Legal history: cases about recipient of supply
Please note that the following material is not a full summary of the case - it merely highlights the principle referred to in the appropriate section of this manual.
D & K Builders & Sons (Ampthill) Ltd - VTD 4287
A couple had to pay for remedial work to be done by another builder on a house they had bought from the company. The company was ordered to pay compensation to the couple. It was not allowed to claim input tax on some of the cost of the remedial work. The tribunal held that the relevant supplies had been made to the couple who had bought the house rather than to the company.
P & O European Ferries (Dover) Ltd VTD 7846
The tribunal ruled that input tax could be claimed when the company paid the legal costs of defending a charge of manslaughter against itself and seven employees. The charges were brought after one of the company’s ferries capsized while sailing from Zeebrugge.
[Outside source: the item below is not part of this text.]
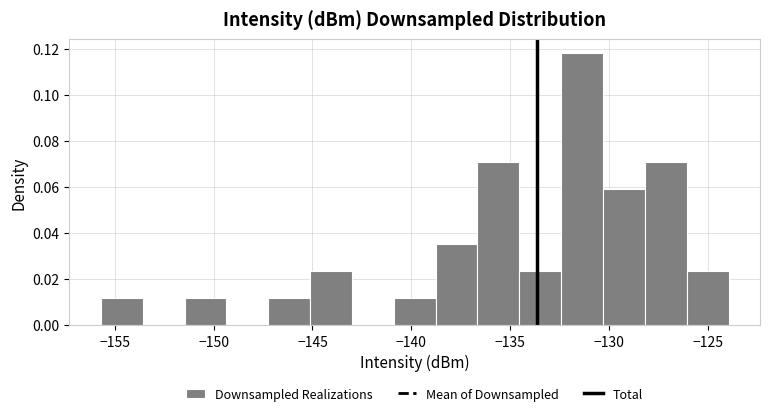

How tall is the bar that spans -130.5 to -128.0 on the x-axis? Neither the bar edges nor the heights are printed on the chart, so give them approximately, as read against the axes.

0.060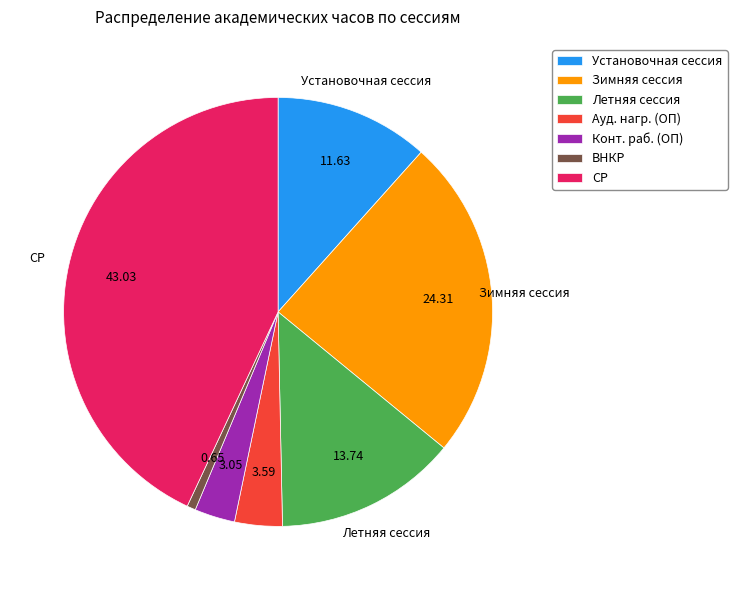

Does Летняя сессия represent more than half of the total?

No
The tribunal held that the conviction of any of the employees would have caused severe damage to the public perception of the company’s business. It also held that, as well as having the effect of benefitting the individual employees, the costs had been incurred for the purposes of the company’s business.
Plessey Co Ltd VTD 12814
The company was taken over and its pension funds transferred to other pension schemes. Legal advice was provided to representatives of the employees affected by the change.
It was accepted that if the solicitors had supplied their services to the trustees of the pension funds the supply would have been to the company for VAT purposes. However, the supplies in this case were made to independent representatives of the beneficiaries. The beneficiaries were clients who were separately advised. Therefore, the company could not claim input tax.
Redrow Group plc 1999 STC 161
A group of house building companies set up a scheme for prospective purchasers of its houses. It used an estate agent to sell the houses those people already owned and paid the agents’ fees. It did this because most prospective purchasers could not buy a new house until they had found a buyer for their current home.
The House of Lords allowed the group to claim input tax on the estate agents’ fees. It held that the supplies had been received in connection with the business activities of the taxable person for the purpose of being incorporated within its economic activities. Someone else, in this case the prospective purchaser, also received a service as part of the same transaction. However, this does not deprive the person who instructed the service, and who has had to pay for it, of the benefit of the deduction.
Stormseal (UPVC) Window Company Ltd VTD 4538
Two associated companies arranged and paid for hotel accommodation for its self-employed subcontractors. The tribunal allowed the companies to recover input tax on the hotel bills without charging output tax to their subcontractors.
The tribunal held that there had been a supply by the hotel to the companies. However, it did not follow, as HMRC had argued, that there had been a supply by the companies to the subcontractors. The accommodation was not used for the subcontractors’ own purposes but was used solely in the course of their work.